**COSA FARAI**
Metti l'elenco qui sotto in una tabella Markdown con le colonne «Numero» e «Riga», una riga numerata per ogni riga di testo, saltando quelle vuote. Lascia fuori le immagini.

Voci del dataset

::::

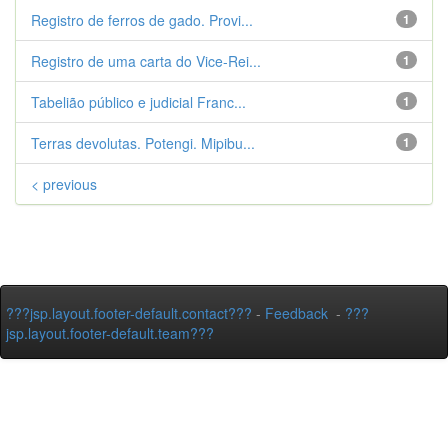
Registro de ferros de gado. Provi...
1
Registro de uma carta do Vice-Rei...
1
Tabelião público e judicial Franc...
1
Terras devolutas. Potengi. Mipibu...
1
< previous
???jsp.layout.footer-default.contact???
-
Feedback
-
???
jsp.layout.footer-default.team???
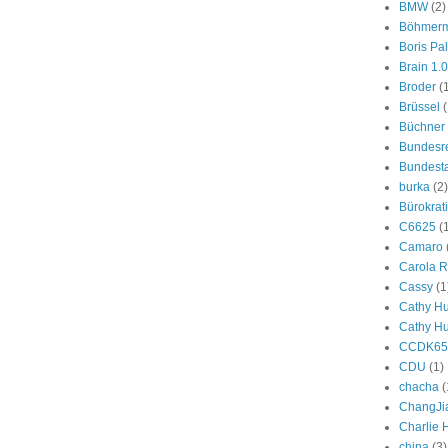
BMW
(2)
Böhmer
Boris Pa
Brain 1.0
Broder
(
Brüssel
(
Büchner
Bundesr
Bundest
burka
(2)
Bürokrat
C6625
(
Camaro
Carola R
Cassy
(1
Cathy H
Cathy H
CCDK65
CDU
(1)
chacha
(
ChangJi
Charlie
china
(3)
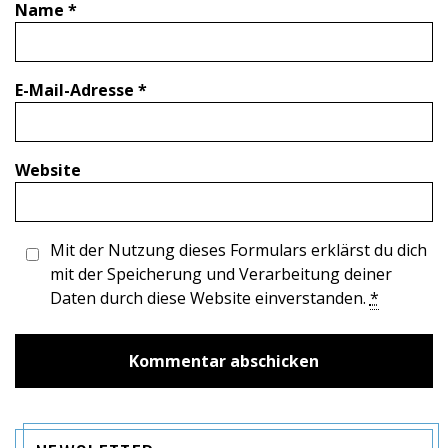
Name
*
E-Mail-Adresse
*
Website
Mit der Nutzung dieses Formulars erklärst du dich
mit der Speicherung und Verarbeitung deiner
Daten durch diese Website einverstanden.
*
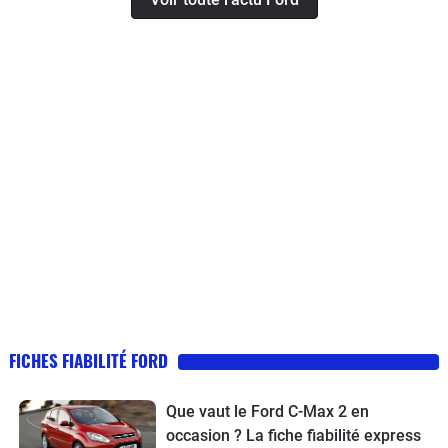
FICHES FIABILITÉ FORD
Que vaut le Ford C-Max 2 en
occasion ? La fiche fiabilité express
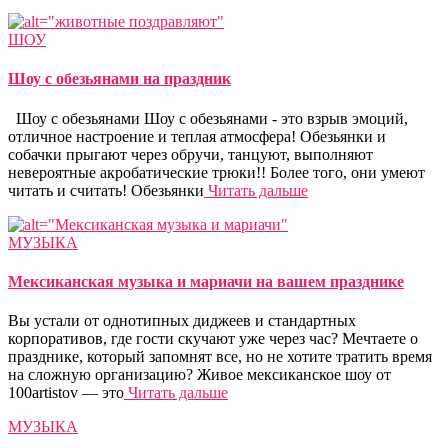
ШОУ
Шоу с обезьянами на праздник
Шоу с обезьянами Шоу с обезьянами - это взрыв эмоций,
отличное настроение и теплая атмосфера! Обезьянки и
собачки прыгают через обручи, танцуют, выполняют
невероятные акробатические трюки!! Более того, они умеют
читать и считать! Обезьянки
Читать дальше
МУЗЫКА
Мексиканская музыка и мариачи на вашем празднике
Вы устали от однотипных диджеев и стандартных
корпоративов, где гости скучают уже через час? Мечтаете о
празднике, который запомнят все, но не хотите тратить время
на сложную организацию? Живое мексиканское шоу от
100artistov — это
Читать дальше
МУЗЫКА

::::

**RISULTATO DEL COMPITO**
| Numero | Riga |
|---|---|
| 1 | Registro de ferros de gado. Provi... |
| 2 | 1 |
| 3 | Registro de uma carta do Vice-Rei... |
| 4 | 1 |
| 5 | Tabelião público e judicial Franc... |
| 6 | 1 |
| 7 | Terras devolutas. Potengi. Mipibu... |
| 8 | 1 |
| 9 | < previous |
| 10 | ???jsp.layout.footer-default.contact??? |
| 11 | - |
| 12 | Feedback |
| 13 | - |
| 14 | ??? |
| 15 | jsp.layout.footer-default.team??? |
| 16 | BMW |
| 17 | (2) |
| 18 | Böhmer |
| 19 | Boris Pa |
| 20 | Brain 1.0 |
| 21 | Broder |
| 22 | ( |
| 23 | Brüssel |
| 24 | ( |
| 25 | Büchner |
| 26 | Bundesr |
| 27 | Bundest |
| 28 | burka |
| 29 | (2) |
| 30 | Bürokrat |
| 31 | C6625 |
| 32 | ( |
| 33 | Camaro |
| 34 | Carola R |
| 35 | Cassy |
| 36 | (1 |
| 37 | Cathy H |
| 38 | Cathy H |
| 39 | CCDK65 |
| 40 | CDU |
| 41 | (1) |
| 42 | chacha |
| 43 | ( |
| 44 | ChangJi |
| 45 | Charlie |
| 46 | china |
| 47 | (3) |
| 48 | Name |
| 49 | * |
| 50 | E-Mail-Adresse |
| 51 | * |
| 52 | Website |
| 53 | Mit der Nutzung dieses Formulars erklärst du dich |
| 54 | mit der Speicherung und Verarbeitung deiner |
| 55 | Daten durch diese Website einverstanden. |
| 56 | * |
| 57 | FICHES FIABILITÉ FORD |
| 58 | Que vaut le Ford C-Max 2 en |
| 59 | occasion ? La fiche fiabilité express |
| 60 | ШОУ |
| 61 | Шоу с обезьянами на праздник |
| 62 | Шоу с обезьянами Шоу с обезьянами - это взрыв эмоций, |
| 63 | отличное настроение и теплая атмосфера! Обезьянки и |
| 64 | собачки прыгают через обручи, танцуют, выполняют |
| 65 | невероятные акробатические трюки!! Более того, они умеют |
| 66 | читать и считать! Обезьянки |
| 67 | Читать дальше |
| 68 | МУЗЫКА |
| 69 | Мексиканская музыка и мариачи на вашем празднике |
| 70 | Вы устали от однотипных диджеев и стандартных |
| 71 | корпоративов, где гости скучают уже через час? Мечтаете о |
| 72 | празднике, который запомнят все, но не хотите тратить время |
| 73 | на сложную организацию? Живое мексиканское шоу от |
| 74 | 100artistov — это |
| 75 | Читать дальше |
| 76 | МУЗЫКА |